### Textauszug
Janwillem van de Wetering, ein anderer niederländischer Krimiautor, schrieb eine Biografie über seinen Landsmann Robert van Gulik . Darin erklärt er: »Van Guliks Thriller waren zwischen 1959 und 1967 in Holland ziemlich populär, verschwanden dann aber nach und nach. Als sie in den siebziger Jahren neu aufgelegt wurden, war jeder Band ein Bestseller.« (S.109). Das war auch in anderen Ländern nicht anders, in den 1960er, 1970er, 1980er Jahren und nach 2000 wurden die Romane auch in Deutschland neu aufgelegt. Inzwischen sind sie wieder vergriffen. Im Antiquariat findet man sie noch häufig, man muss  aber suchen, um halbwegs brauchbare Exemplare zu bekommen. DIE ZEIT nahm einen Richter-Di-Roman in die Reihe »Historischer Kriminalroman« auf (Nagelprobe in Pei-tscho) und die Süddeutsche Zeitung ebenfalls in die Kriminalbibliothek (Richter Di bei der Arbeit).

Richter Di ist ein »Detektiv«, wie man ihn sich nur wünschen kann. Von Beginn seiner Karriere an kann er auf vier Mitarbeiter und Gehilfen zurückgreifen, die zwar meist ebenso wie die Leser über die Pfiffigkeit des Richters staunen, ohne die er aber manchen Fall nicht hätte lösen können. Da ist Hung Liang, der schon seinem Vater gedient hat, Tao Gan, ein ehemaliger Falschspieler und Betrüger, sowie die beiden Räuber Tischia Tai und Ma Jung, die sich mit ihren Fähigkeiten nun in den Dienst des Gesetzes stellen. Richter Di ist verheiratet – und das nicht nur mit einer Frau. Da kann der geneigte Leser schon neidisch werden, vor allem wenn er liest, dass in seinem Haushalt keineswegs der Zickenterror angesagt ist. Doch Richter Di sitzt nicht nur in seinem Amtszimmer. Er geht – auch hinaus unter die Leute, manchmal in Verkleidung, und wagt sich in abenteuerliche Situationen. Er ist auch kampferprobt und zimperlich ebenfalls nicht. Wenn die Delinquenten nicht so wollen wie er, wird schon mal gefoltert. Van Gulik weiß auch die juristischen Hintergründe aus der damaligen Epoche ausführlich zu erklären und zu begründen.

### Datenteil

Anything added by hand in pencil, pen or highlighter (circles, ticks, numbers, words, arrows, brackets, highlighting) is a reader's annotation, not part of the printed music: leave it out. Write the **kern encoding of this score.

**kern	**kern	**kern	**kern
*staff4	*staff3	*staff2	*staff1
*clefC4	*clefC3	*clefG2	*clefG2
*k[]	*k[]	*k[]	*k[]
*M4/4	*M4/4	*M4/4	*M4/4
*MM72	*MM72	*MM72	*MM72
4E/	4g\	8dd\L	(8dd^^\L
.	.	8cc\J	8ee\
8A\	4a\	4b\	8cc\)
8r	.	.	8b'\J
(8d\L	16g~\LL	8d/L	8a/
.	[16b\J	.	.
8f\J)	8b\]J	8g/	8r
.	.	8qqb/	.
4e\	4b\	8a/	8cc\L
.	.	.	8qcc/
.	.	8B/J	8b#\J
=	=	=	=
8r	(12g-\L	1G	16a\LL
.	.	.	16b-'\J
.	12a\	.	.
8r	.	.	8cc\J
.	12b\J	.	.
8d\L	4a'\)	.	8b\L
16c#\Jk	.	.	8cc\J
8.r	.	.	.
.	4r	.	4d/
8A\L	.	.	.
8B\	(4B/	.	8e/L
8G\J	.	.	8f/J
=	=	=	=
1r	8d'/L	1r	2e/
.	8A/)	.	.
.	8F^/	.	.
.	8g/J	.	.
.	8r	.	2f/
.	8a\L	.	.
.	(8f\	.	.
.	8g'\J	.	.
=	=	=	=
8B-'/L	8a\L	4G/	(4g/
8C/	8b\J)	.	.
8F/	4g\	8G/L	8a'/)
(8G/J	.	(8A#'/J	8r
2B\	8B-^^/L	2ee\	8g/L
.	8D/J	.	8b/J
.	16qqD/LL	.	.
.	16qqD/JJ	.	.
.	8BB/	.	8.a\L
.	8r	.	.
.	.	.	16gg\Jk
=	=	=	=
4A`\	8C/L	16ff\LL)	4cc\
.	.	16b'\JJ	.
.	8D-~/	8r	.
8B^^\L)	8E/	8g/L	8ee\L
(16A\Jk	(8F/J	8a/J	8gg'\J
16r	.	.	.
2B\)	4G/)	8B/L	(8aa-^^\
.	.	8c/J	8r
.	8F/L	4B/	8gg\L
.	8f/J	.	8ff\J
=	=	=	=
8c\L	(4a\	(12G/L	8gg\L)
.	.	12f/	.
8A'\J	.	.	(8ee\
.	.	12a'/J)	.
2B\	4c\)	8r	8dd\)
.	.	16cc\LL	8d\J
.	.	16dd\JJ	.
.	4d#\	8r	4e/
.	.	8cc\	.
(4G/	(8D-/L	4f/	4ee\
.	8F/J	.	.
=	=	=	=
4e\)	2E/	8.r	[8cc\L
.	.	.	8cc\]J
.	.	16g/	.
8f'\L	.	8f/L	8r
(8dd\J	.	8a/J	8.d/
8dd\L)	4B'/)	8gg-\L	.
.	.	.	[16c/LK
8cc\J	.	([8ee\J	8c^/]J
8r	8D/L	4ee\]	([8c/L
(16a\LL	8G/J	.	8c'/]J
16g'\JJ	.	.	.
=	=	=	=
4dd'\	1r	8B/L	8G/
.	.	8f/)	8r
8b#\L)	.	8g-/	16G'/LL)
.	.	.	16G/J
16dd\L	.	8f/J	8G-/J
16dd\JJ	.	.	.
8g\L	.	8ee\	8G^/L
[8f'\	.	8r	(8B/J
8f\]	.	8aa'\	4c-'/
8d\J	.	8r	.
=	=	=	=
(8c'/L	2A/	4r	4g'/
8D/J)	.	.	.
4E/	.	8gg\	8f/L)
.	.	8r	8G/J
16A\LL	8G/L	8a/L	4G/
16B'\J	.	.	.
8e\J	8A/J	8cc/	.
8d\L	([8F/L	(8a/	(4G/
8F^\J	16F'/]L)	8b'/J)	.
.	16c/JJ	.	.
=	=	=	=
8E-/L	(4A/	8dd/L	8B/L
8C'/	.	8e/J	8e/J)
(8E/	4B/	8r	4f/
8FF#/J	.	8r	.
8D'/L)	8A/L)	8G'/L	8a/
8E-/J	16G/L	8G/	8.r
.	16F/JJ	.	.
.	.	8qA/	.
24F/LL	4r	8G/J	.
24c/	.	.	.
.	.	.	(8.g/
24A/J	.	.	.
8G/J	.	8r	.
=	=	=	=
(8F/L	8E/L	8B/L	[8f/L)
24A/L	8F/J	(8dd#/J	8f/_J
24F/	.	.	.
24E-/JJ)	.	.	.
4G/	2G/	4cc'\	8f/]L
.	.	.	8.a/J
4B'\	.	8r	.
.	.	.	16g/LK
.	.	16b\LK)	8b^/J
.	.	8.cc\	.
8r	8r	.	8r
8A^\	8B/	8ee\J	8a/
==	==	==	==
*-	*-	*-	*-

### Aufgabe 1
Fasse den Absatz im Textauszug, der mit „Richter Di ist ein »Detektiv«“ beginnt, als kurze Stichpunktliste zusammen, ohne die wichtigsten Fakten wegzulassen.
### Aufgabe 2
Nenne den Richter-Di-Roman, den DIE ZEIT laut Textauszug in ihre Reihe »Historischer Kriminalroman« aufnahm.

### Richtige Antwort 1
- Richter Di ist ein »Detektiv«, wie man ihn sich nur wünschen kann.
- Von Beginn seiner Karriere an hat er vier Mitarbeiter und Gehilfen, ohne die er manchen Fall nicht hätte lösen können:
  - Hung Liang, der schon seinem Vater gedient hat
  - Tao Gan, ein ehemaliger Falschspieler und Betrüger
  - Tischia Tai und Ma Jung, zwei Räuber, die nun dem Gesetz dienen
- Er ist mit mehr als einer Frau verheiratet, doch in seinem Haushalt herrscht kein Zickenterror.
- Er ermittelt auch unter den Leuten, manchmal verkleidet, und wagt sich in abenteuerliche Situationen.
- Er ist kampferprobt und nicht zimperlich. Wenn Delinquenten nicht so wollen wie er, wird auch gefoltert.
- Van Gulik erklärt und begründet ausführlich die juristischen Hintergründe der damaligen Epoche.

### Richtige Antwort 2
Nagelprobe in Pei-tscho